## Text under study
= = =
Blackish blind snake
- Conservation status: Least Concern (IUCN 3.1)

Scientific classification
- Kingdom: Animalia
- Phylum: Chordata
- Class: Reptilia
- Order: Squamata
- Suborder: Serpentes
- Family: Typhlopidae
- Genus: Anilios
- Species: A. nigrescens
- Binomial name: Anilios nigrescens (Gray, 1845)
- Synonyms: Typhlops nigrescens; Typhlops rueppelli; Typhlops temminckii; Typhlops reginae; Typhlops polygrammicus nigrescens; Ramphotyphlops nigrescens; Typhlina polygrammica; Typhlina polygrammica nigrescens; Austrotyphlops nigrescens;

= Blackish blind snake =

- Genus: Anilios
- Species: nigrescens
- Authority: (Gray, 1845)
- Conservation status: LC
- Synonyms: Typhlops nigrescens, Typhlops rueppelli, Typhlops temminckii, Typhlops reginae, Typhlops polygrammicus nigrescens, Ramphotyphlops nigrescens, Typhlina polygrammica, Typhlina polygrammica nigrescens, Austrotyphlops nigrescens

Species of snake

The blackish blind snake (Anilios nigrescens) is a species of snake in the Typhlopidae family native to south-eastern Australia.
= = =
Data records
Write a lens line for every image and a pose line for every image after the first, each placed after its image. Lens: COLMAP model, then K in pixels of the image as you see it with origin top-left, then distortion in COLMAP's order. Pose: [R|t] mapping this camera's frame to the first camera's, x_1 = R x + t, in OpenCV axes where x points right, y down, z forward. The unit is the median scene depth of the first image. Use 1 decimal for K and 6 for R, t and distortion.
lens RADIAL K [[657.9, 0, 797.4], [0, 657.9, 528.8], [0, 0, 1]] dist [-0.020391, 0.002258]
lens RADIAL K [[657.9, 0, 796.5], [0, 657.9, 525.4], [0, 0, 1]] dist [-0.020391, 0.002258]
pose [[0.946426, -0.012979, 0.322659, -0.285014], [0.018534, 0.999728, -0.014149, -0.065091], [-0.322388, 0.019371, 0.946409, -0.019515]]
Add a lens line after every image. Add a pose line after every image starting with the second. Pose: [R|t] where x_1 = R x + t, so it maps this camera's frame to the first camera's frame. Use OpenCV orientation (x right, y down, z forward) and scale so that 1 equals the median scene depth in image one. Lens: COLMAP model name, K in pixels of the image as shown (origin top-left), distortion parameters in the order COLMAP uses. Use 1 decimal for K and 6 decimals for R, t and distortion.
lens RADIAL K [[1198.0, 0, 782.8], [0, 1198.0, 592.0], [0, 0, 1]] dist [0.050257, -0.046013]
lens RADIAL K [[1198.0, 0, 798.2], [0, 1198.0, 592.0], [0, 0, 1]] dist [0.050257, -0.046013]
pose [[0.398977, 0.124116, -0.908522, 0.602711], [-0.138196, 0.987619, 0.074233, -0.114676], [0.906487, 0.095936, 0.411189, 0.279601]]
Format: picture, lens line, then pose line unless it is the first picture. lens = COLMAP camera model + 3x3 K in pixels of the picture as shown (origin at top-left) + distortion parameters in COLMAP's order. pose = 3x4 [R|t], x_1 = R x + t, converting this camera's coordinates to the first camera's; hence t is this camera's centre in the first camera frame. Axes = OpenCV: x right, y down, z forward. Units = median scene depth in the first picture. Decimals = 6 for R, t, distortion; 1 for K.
= = =
## Task directions
Translate this sentence from the text on the blackish blind snake into Spanish: "The blackish blind snake (Anilios nigrescens) is a species of snake in the Typhlopidae family native to south-eastern Australia." These data have nothing to do with the text on the blackish blind snake.

## Result
La serpiente ciega negruzca (Anilios nigrescens) es una especie de serpiente de la familia Typhlopidae, originaria del sureste de Australia.